Students Jamie-Lee Hardy and Danielle Windsor, who are attending Exeter College’s 14-16 and Learn 2 Work programmes, will be among a number of students at hand to share their own experiences on the day.
Also this week, eight Level 2 and Level 3 Professional Cookery apprentices will be carrying out an in-house competition to represent Exeter College in the World Skills Competition, taking place on March 16 in Bournemouth.
Exeter College takes great pride in its apprenticeship programmes, with individuals at the top of their game recognised annually through its Skills Awards.

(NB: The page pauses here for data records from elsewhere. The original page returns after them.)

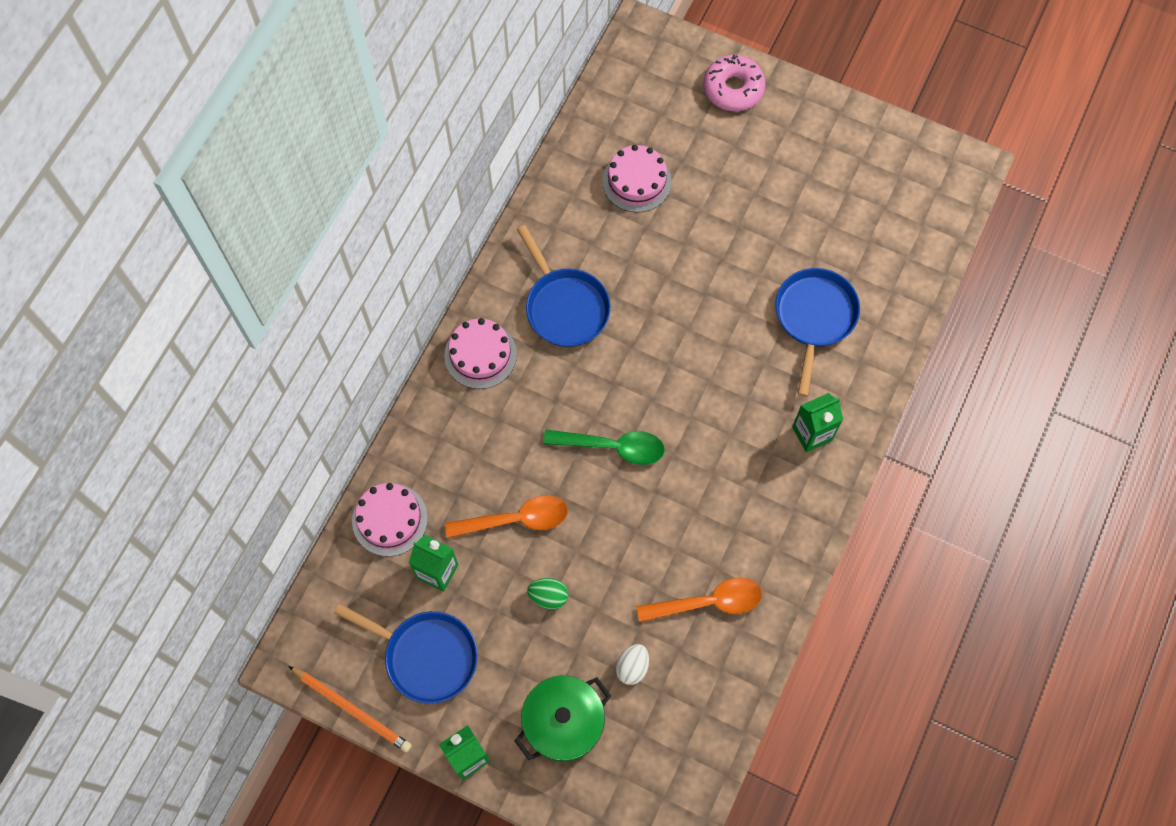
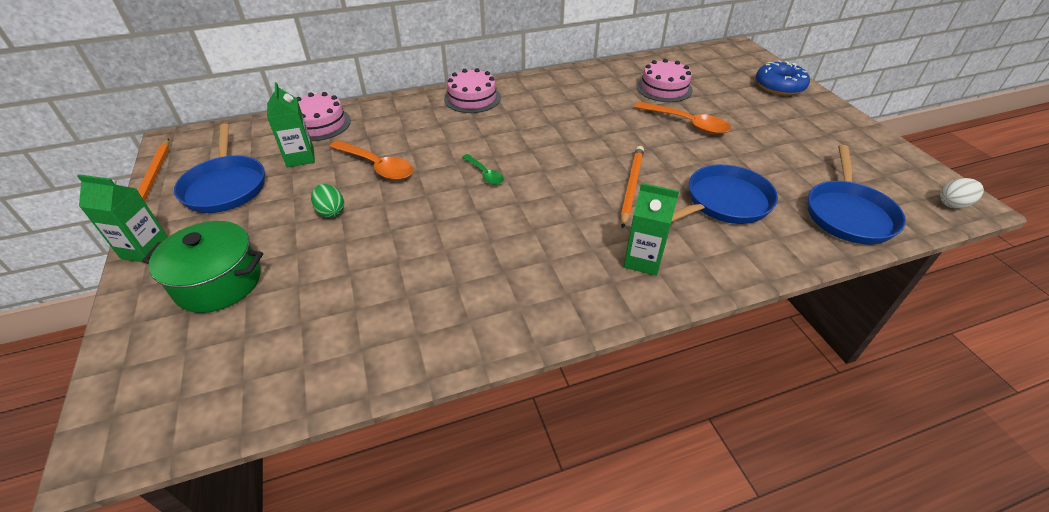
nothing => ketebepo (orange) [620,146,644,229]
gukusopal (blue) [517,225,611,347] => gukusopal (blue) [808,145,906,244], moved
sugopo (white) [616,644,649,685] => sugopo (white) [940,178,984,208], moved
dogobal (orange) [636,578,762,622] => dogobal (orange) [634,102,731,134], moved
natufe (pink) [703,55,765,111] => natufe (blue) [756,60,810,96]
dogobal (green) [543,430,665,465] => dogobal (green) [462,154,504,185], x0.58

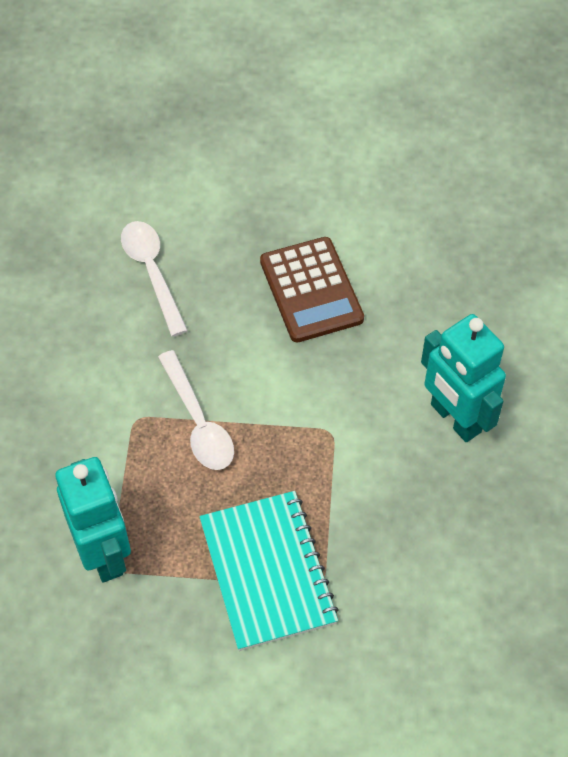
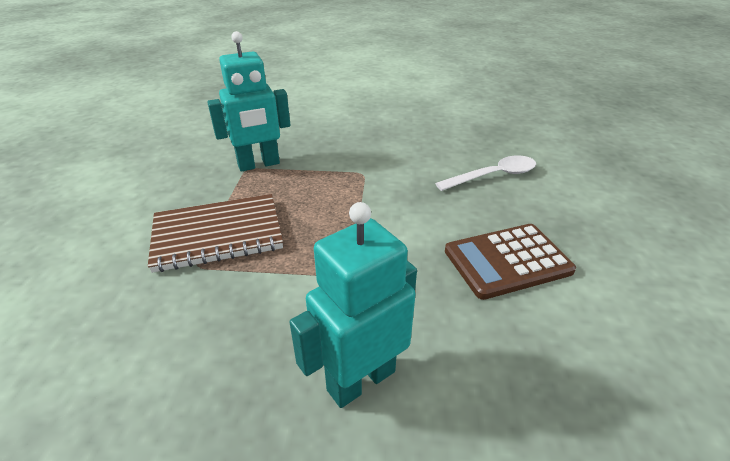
dogobal (white) [158,350,234,470] => nothing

At the same time, it never under-estimates the importance and value of the support provided to them by the employers who take them on.

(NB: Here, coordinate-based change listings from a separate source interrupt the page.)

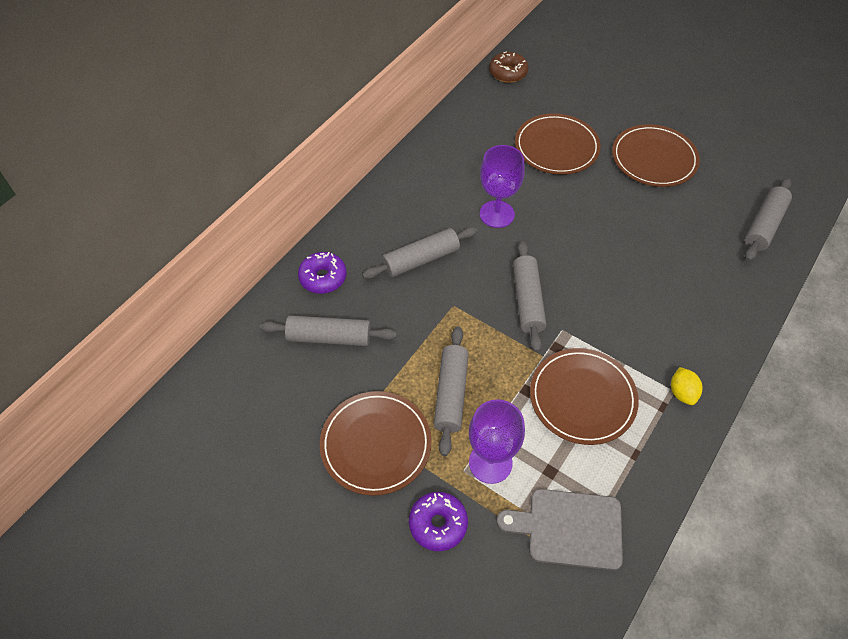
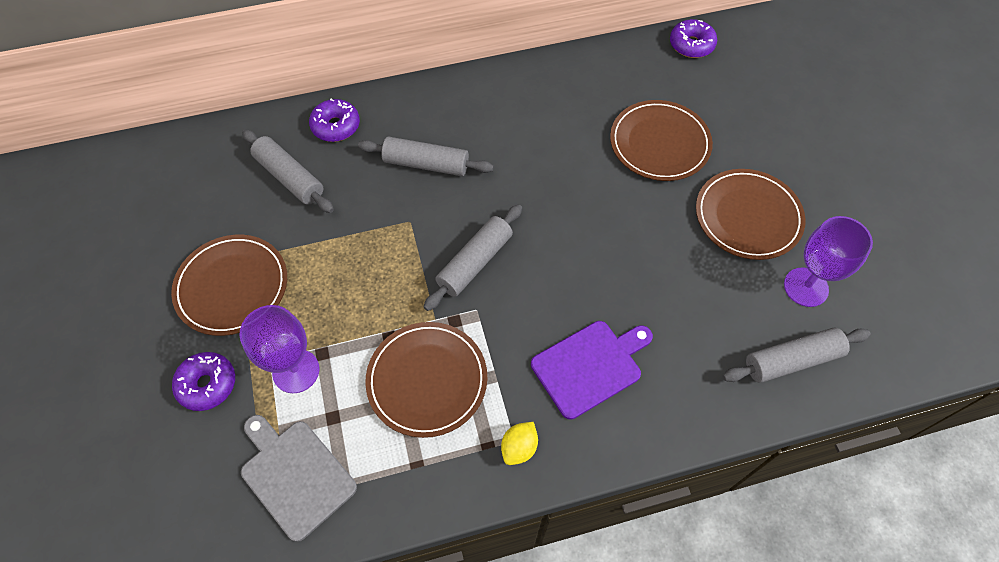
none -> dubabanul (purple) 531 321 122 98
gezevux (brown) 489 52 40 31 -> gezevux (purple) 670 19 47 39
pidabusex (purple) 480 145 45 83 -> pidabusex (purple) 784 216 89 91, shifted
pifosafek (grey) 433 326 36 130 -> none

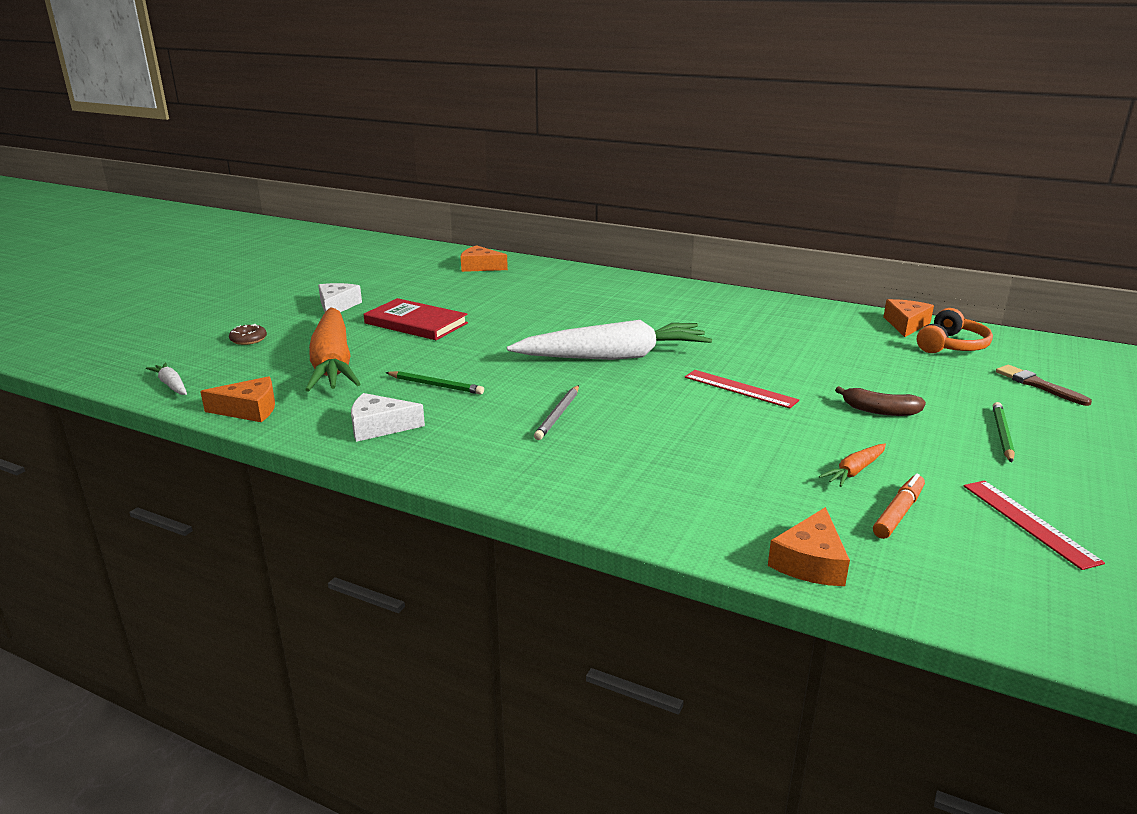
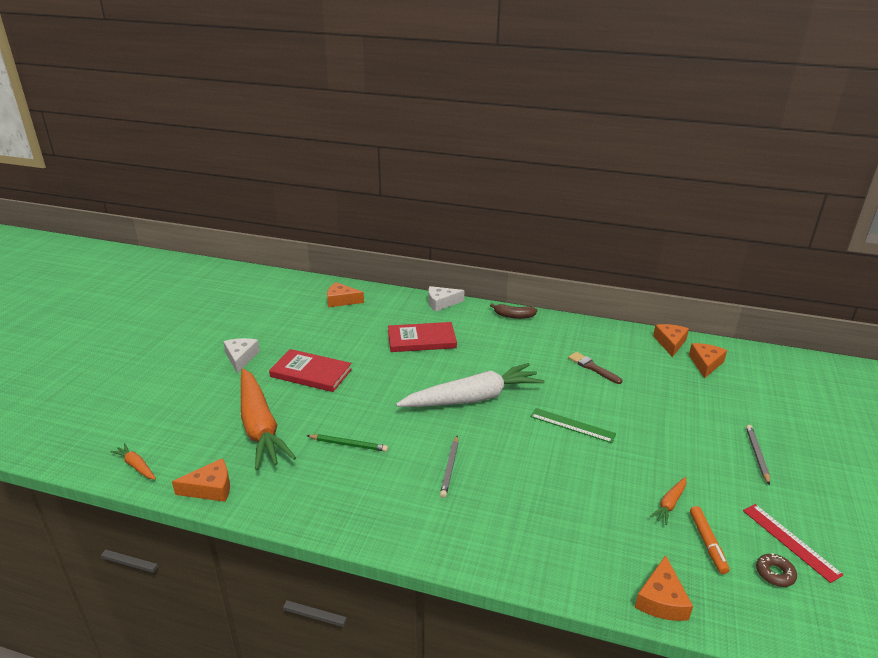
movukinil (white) 146 362 41 33 -> movukinil (orange) 110 443 46 37
none -> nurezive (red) 388 322 69 30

To celebrate this excellent relationship between the worlds of education and commerce, therefore, an additional event was hosted by the College’s Queen Street-based Exeter Business School as a precursor to National Apprenticeship Week – a Business Breakfast to which members of Exeter Chamber Of Commerce and Industry were invited on Friday, January 29.
Delegates began the day by listening to Celia Delaney, of Exeter-based Delaney & Hart, as she presented her light-hearted but business savvy talk on The WOW Factor – who needs it, why, and most importantly, what difference it will make to their business.
Celia – who has been a coach and trainer for 10 years, working with large organisations and small SMEs – called upon her audience to think about how they perceived themselves, how others perceived them, and where improvements could be made.
A talk by Fiona Parsons, of the National Apprenticeship Service, followed, entitled What Can An Apprentice Do For My Business?
In her speech, the Employer Service Manager for Exeter and South Devon gave the low-down as to how the National Apprenticeship Service is currently working with employers to create 400,000 apprenticeships nationally by 2020. She also discussed the benefits apprentices can bring to businesses, before inviting onlookers to ask questions of their own.
Also speaking at the event was Director of Employer Training Iain Hatt, who recently joined Exeter College from South Devon College and is well-placed to speak about apprenticeships for personal as well as professional reasons – having forged his present-day career as a result of having undertaken an apprenticeship through Exeter College himself.
He says: “I have first-hand experience of how beneficial it is to be working through an apprenticeship and how it can lead to a sounder career path. I would really encourage people to consider it as a viable route towards a successful future in employment.”